NaN comparisons - Call For Anecdotes

Chris Angelico rosuav at gmail.com
Fri Jul 18 15:49:00 EDT 2014


On Sat, Jul 19, 2014 at 3:57 AM, Steven D'Aprano
<steve+comp.lang.python at pearwood.info> wrote:
> Hmmm, there's something to what you say there, but IEEE-754 NANs seem to
> have been designed to do quadruple (at least!) duty with multiple
> meanings, including:
>
> - Missing values ("I took a reading, but I can't read my handwriting").
>
> - Data known only qualitatively, not quantitatively (e.g. windspeed =
>   "fearsome").
>
> - Inapplicable values, e.g. the average depth of the oceans on Mars.
>
> - The result of calculations which are mathematically indeterminate,
>   such as 0/0.
>
> - The result of real-valued calculations which are invalid due to
>   domain errors, such as sqrt(-1) or acos(2.5).
>
> - The result of calculations which are conceptually valid, but are
>   unknown due to limitations of floats, e.g. you have two finite
>   quantities which have both overflowed to INF, the difference
>   between them ought to be finite, but there's no way to tell what
>   it should be.

Huh, okay. I thought the definition of NaN was based on the fourth one
(mathematically indeterminate) and then it logically accepted the
subsequent two (sqrt(-1) IMO is better handled by either a complex
number or a thrown error, but NaN does make some sense there;
definitely inf-inf => nan is as logical as 0/0 => nan). The first two
seem to be better handled by SQL's NULL value (or non-value, or
something, or maybe not something); the third is a bit trickier.
Although "the average of no values" is logically calculated as 0/0
(ergo NaN makes sense there), I would say NaN isn't really right for a
truly inapplicable value - for instance, recording the mass of a
non-physical object. In an inventory system, it's probably simplest to
use 0.0 to mean "non-physical item", but it might be worth
distinguishing between "physical item with sufficiently low mass that
it underflows our measurements" (like a single sheet of paper when
you're working with postal scales) and "non-physical item with no
meaningful mass" (like credit card fees).
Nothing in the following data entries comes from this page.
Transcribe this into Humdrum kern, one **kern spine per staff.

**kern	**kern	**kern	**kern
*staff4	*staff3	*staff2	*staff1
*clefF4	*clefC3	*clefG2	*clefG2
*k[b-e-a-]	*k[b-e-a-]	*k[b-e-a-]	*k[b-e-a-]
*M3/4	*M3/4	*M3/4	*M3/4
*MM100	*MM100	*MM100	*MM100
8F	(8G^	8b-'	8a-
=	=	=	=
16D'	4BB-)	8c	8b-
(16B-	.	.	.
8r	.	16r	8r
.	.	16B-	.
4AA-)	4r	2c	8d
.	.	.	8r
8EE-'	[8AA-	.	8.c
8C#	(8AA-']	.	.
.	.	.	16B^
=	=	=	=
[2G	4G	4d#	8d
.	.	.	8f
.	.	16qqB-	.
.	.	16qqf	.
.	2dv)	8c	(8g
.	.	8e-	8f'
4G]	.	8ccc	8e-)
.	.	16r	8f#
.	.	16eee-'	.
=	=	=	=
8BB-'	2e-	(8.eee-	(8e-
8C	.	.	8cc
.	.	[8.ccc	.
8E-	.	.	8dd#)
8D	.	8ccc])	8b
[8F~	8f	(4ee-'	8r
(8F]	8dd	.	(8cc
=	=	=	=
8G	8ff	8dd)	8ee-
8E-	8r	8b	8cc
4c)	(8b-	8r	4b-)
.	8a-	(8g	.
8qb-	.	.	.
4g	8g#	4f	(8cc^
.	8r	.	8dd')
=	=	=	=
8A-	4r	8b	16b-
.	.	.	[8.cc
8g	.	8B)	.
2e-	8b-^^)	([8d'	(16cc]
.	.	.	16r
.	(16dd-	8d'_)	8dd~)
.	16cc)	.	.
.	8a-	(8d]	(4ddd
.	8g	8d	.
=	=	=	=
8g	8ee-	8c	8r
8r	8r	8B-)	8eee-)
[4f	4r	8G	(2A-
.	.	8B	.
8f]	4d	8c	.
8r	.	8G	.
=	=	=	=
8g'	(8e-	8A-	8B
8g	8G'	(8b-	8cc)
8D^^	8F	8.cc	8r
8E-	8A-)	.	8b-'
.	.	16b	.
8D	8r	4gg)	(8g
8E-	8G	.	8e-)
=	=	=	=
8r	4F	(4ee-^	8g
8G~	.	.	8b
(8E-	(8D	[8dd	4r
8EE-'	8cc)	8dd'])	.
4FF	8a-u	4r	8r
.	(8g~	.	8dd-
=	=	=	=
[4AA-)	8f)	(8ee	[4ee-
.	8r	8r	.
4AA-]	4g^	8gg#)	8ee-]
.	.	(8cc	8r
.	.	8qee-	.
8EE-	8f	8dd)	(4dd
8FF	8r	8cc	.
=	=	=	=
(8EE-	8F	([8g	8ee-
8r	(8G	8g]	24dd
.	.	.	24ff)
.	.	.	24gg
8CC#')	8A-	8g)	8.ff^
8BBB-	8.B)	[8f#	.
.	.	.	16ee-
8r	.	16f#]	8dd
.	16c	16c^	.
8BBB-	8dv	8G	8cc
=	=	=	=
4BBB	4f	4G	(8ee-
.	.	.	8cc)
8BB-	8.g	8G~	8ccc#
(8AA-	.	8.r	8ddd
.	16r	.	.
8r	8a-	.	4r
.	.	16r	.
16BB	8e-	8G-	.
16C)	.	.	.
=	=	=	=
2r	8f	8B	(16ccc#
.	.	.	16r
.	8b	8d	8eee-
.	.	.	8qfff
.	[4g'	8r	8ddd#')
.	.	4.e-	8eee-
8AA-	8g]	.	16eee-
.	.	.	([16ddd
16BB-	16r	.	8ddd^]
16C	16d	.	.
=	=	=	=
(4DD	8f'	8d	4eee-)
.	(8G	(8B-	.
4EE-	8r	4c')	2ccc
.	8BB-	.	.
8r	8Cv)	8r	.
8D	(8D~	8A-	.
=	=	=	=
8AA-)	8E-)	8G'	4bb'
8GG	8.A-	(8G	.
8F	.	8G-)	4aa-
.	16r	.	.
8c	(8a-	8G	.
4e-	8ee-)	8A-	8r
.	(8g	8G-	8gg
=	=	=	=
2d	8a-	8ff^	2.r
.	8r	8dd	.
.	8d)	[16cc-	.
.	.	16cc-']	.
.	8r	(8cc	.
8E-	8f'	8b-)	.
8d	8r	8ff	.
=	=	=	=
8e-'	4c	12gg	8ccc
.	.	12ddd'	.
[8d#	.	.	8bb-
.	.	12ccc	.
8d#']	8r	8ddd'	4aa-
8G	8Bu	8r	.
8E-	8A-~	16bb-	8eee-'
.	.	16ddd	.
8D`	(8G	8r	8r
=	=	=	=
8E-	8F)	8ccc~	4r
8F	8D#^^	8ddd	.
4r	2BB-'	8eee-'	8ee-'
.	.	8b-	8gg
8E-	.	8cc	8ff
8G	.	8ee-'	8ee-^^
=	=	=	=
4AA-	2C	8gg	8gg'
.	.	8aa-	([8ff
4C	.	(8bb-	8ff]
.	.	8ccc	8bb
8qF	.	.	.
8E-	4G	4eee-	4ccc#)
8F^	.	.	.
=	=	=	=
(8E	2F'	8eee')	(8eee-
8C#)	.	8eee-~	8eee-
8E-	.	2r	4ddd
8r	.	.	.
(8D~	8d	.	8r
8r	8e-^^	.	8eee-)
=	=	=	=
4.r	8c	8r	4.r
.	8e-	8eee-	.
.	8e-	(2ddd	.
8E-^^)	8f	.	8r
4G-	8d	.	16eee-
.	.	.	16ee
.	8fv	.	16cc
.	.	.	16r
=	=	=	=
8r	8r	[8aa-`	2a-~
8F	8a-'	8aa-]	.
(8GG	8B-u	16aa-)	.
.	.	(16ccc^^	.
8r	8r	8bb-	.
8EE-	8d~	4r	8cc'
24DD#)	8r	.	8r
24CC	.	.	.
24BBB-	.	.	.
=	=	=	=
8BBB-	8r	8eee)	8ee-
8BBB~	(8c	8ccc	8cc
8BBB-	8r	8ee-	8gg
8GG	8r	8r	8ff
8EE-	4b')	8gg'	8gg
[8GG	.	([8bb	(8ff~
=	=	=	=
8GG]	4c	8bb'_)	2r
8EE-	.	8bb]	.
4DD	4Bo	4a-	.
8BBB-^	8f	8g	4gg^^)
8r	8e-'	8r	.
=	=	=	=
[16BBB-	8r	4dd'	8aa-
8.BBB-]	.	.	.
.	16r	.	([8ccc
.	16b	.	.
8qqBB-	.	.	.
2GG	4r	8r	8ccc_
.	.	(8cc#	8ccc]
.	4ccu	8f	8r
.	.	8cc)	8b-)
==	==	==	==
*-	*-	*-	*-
In that case, I'm not sure
that NaN is really appropriate to the situation, but would defer to
IEE 754 on the subject.

Obviously it's possible to abuse anything to mean anything (I do
remember using nullable fields in DB2 to mean everything from "inherit
this value from parent" to "here be magic, code will work out the real
value on the fly"), but this is a question of intent and good design.